Work instruction:
Using the data below, print exactly the line with "Rendered at 1655 by 1241 pixels.", the line with "Identify the document", and every line between them, but none of the pictures.
*** Excerpted data Section Begins ***
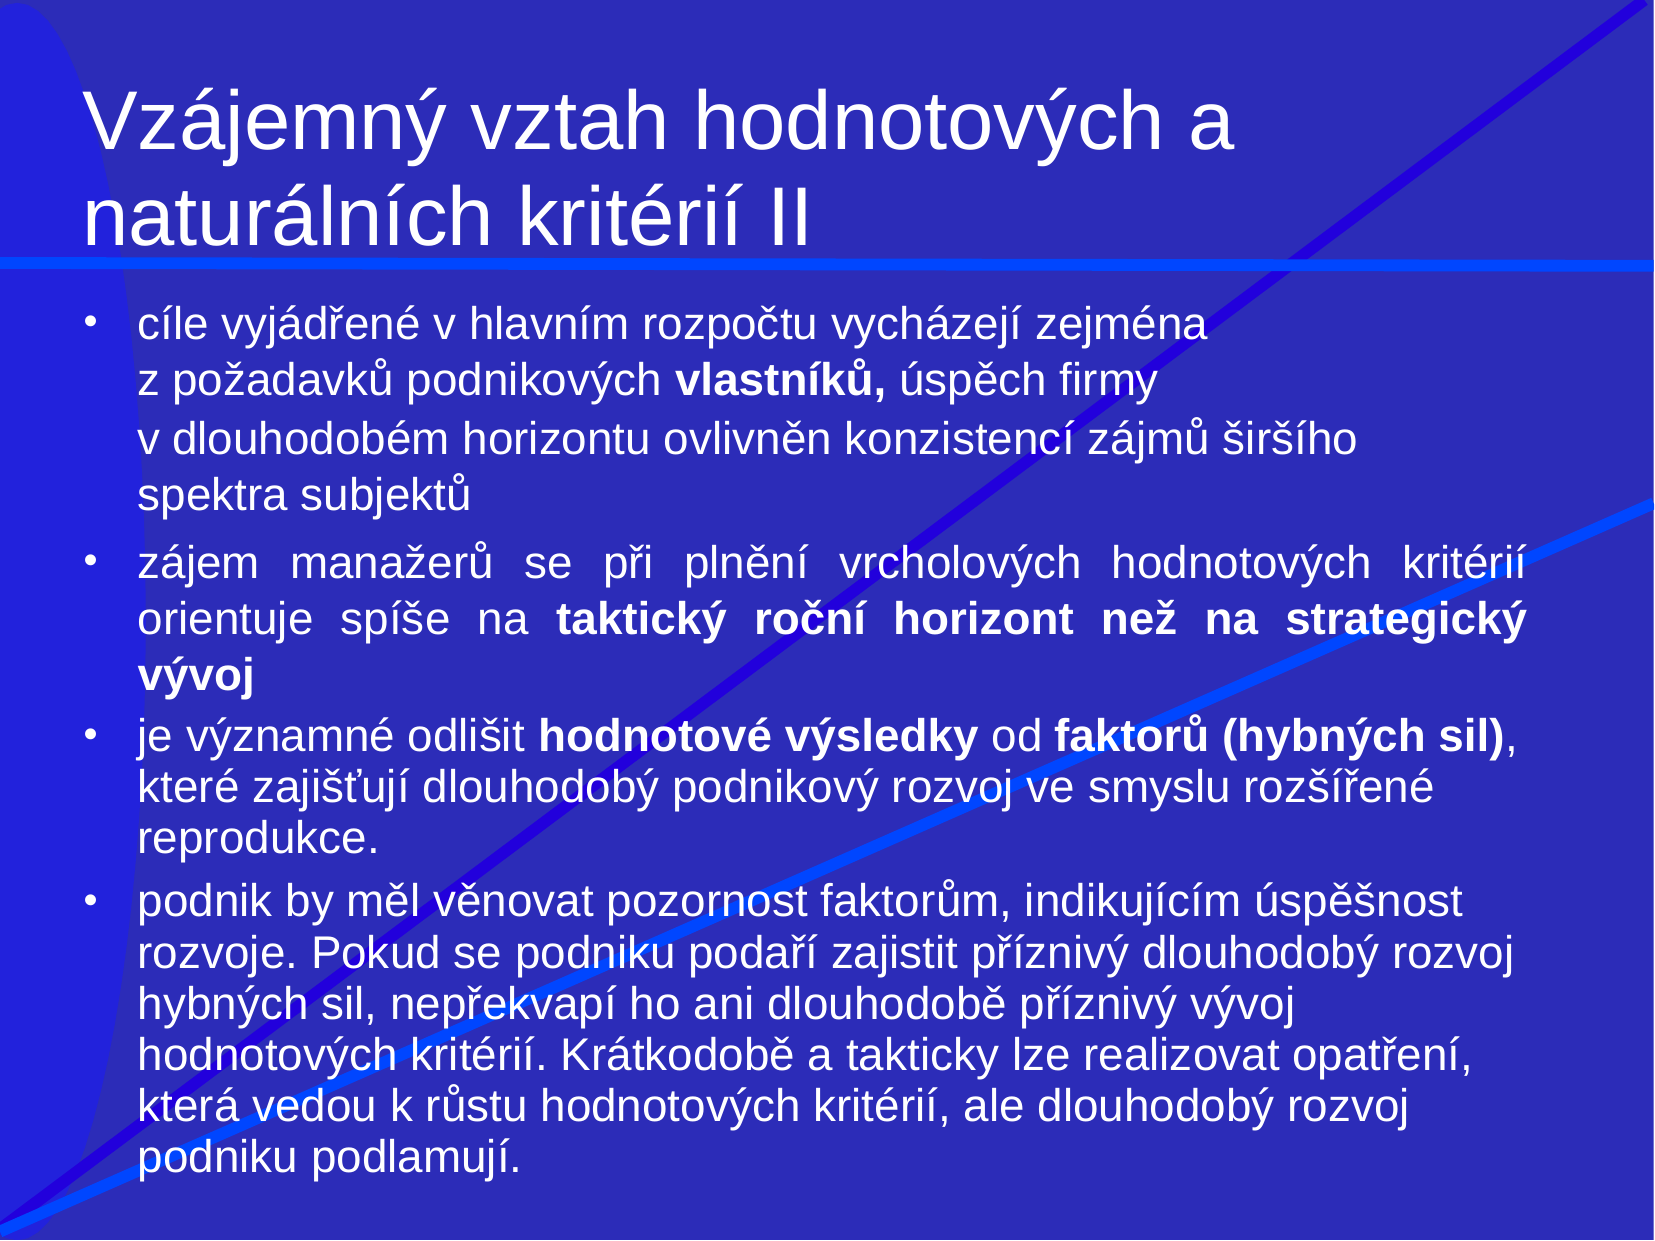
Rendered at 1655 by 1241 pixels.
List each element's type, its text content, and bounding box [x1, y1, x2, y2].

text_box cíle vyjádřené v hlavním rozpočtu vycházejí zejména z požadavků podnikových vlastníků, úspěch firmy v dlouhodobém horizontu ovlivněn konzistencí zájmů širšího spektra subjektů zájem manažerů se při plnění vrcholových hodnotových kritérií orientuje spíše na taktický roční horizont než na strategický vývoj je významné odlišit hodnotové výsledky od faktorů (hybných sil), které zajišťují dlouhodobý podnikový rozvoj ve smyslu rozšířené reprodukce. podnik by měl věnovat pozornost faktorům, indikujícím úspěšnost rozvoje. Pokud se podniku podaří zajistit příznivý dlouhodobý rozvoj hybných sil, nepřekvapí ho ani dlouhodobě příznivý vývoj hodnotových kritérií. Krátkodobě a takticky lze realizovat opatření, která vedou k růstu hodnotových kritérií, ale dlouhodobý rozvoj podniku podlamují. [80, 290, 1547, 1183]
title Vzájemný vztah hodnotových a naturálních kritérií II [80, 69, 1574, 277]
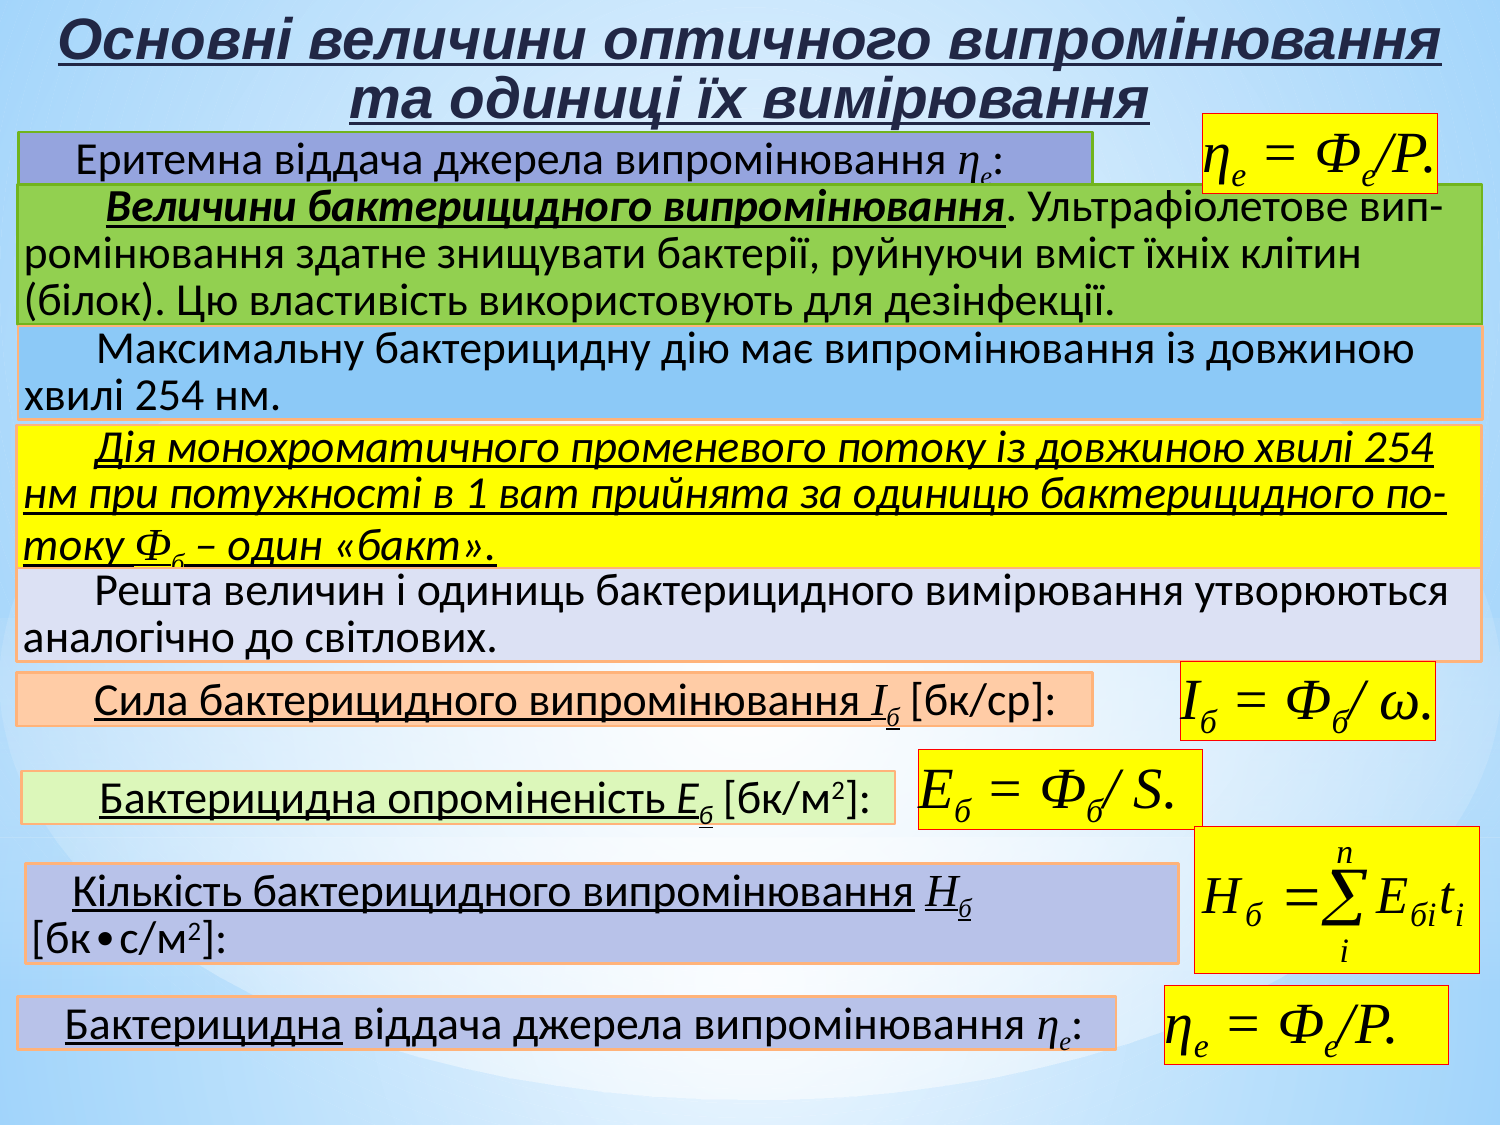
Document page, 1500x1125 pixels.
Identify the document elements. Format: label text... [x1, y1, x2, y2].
*** Excerpted data Section Ends ***
*** Excerpted data Section Begins ***
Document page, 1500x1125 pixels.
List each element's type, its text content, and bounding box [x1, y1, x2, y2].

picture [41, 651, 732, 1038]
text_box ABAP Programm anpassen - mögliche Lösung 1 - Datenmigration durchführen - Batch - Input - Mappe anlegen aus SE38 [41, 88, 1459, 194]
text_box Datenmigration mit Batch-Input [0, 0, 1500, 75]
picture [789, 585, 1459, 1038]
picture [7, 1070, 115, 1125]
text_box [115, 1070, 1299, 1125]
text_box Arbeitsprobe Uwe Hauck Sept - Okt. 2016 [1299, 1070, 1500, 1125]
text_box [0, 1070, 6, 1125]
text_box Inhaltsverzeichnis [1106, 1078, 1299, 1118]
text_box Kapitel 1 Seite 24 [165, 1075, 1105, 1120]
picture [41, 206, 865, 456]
*** Excerpted data Section Ends ***
Result:
Rendered at 1655 by 1241 pixels.
List each element's type, its text content, and bounding box [x1, y1, x2, y2].

text_box cíle vyjádřené v hlavním rozpočtu vycházejí zejména z požadavků podnikových vlastníků, úspěch firmy v dlouhodobém horizontu ovlivněn konzistencí zájmů širšího spektra subjektů zájem manažerů se při plnění vrcholových hodnotových kritérií orientuje spíše na taktický roční horizont než na strategický vývoj je významné odlišit hodnotové výsledky od faktorů (hybných sil), které zajišťují dlouhodobý podnikový rozvoj ve smyslu rozšířené reprodukce. podnik by měl věnovat pozornost faktorům, indikujícím úspěšnost rozvoje. Pokud se podniku podaří zajistit příznivý dlouhodobý rozvoj hybných sil, nepřekvapí ho ani dlouhodobě příznivý vývoj hodnotových kritérií. Krátkodobě a takticky lze realizovat opatření, která vedou k růstu hodnotových kritérií, ale dlouhodobý rozvoj podniku podlamují. [80, 290, 1547, 1183]
title Vzájemný vztah hodnotových a naturálních kritérií II [80, 69, 1574, 277]
Document page, 1500x1125 pixels.
Identify the document elements. Format: label text... [x1, y1, x2, y2].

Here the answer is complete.